Physical characteristics
- Source: Monte Labbro
- • location: Arcidosso, Tuscany, Italy
- • coordinates: 42°49′19″N 11°31′23″E﻿ / ﻿42.82194°N 11.52306°E
- • elevation: approx. 650 m
- Mouth: Ente
- • location: Montegiovi, Tuscany, Italy
- • coordinates: 42°55′47″N 11°31′11″E﻿ / ﻿42.92972°N 11.51972°E
- • elevation: approx. 300 m
- Length: 10 km
- Basin size: approx. 25 km²

Basin features
- Progression: Ente → Orcia → Ombrone → Tyrrhenian Sea

= Zancona (river) =

The Zancona is a river or creek in southern Tuscany, Italy. It rises within the Monte Labbro Nature Reserve, on the western slopes of Mount Amiata, and flows northwards for about 10 kilometres before joining the Ente, a tributary of the Orcia River.

The watercourse descends from elevations of around 650 metres above sea level, draining the northern slopes of Monte Labbro and the adjacent Amiata reliefs, and crosses the territories of Arcidosso, Castel del Piano, Cinigiano, and Seggiano. It passes through the villages of Le Macchie and Zancona, runs between Poggio di Roveta and Arcidosso, skirts Montelaterone to the west, and continues north with Monticello Amiata on its left bank. Near Montegiovi, it joins the Vivo, and together they flow into the Ente at an elevation of approximately 300 metres.

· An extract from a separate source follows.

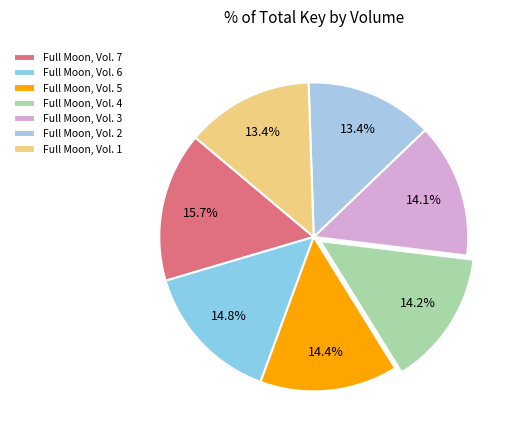

The Full Moon, Vol. 5 slice represents 14% of the pie. True or false?

True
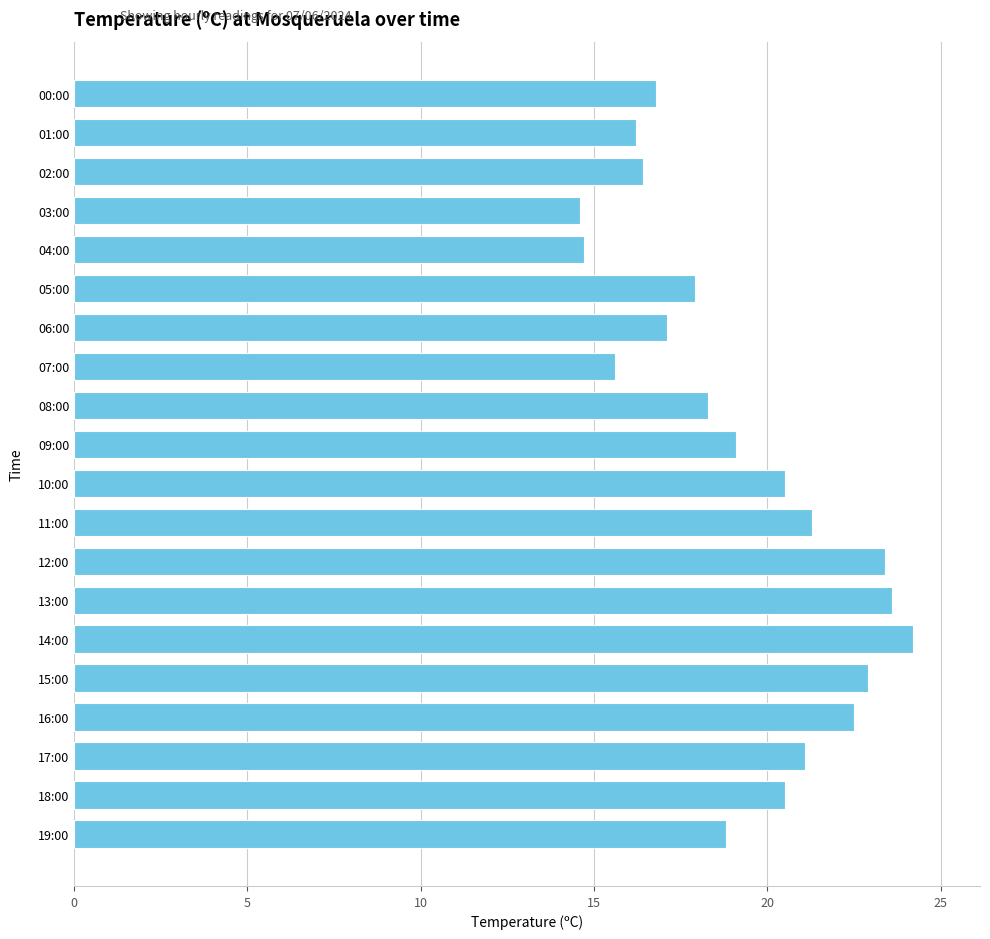

What is the difference between the maximum and minimum values?

9.6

The Zancona drains a catchment area of about 25 square kilometres. Its stream bed is predominantly pebbly, with sections of sand and large boulders, and the water is generally clear. Riparian vegetation is typical of coppice woodland, with exposed roots and fallen trunks occasionally interrupting the current. The stream is locally known for freshwater fishing, particularly for trout and barbel.

Archaeological remains discovered along its course include finds from the 4th century BC and a 3rd–2nd century BC necropolis, consisting of cremation burials with sandstone urns and cinerary vessels bearing Etruscan inscriptions, attesting to early Etruscan settlement in the valley.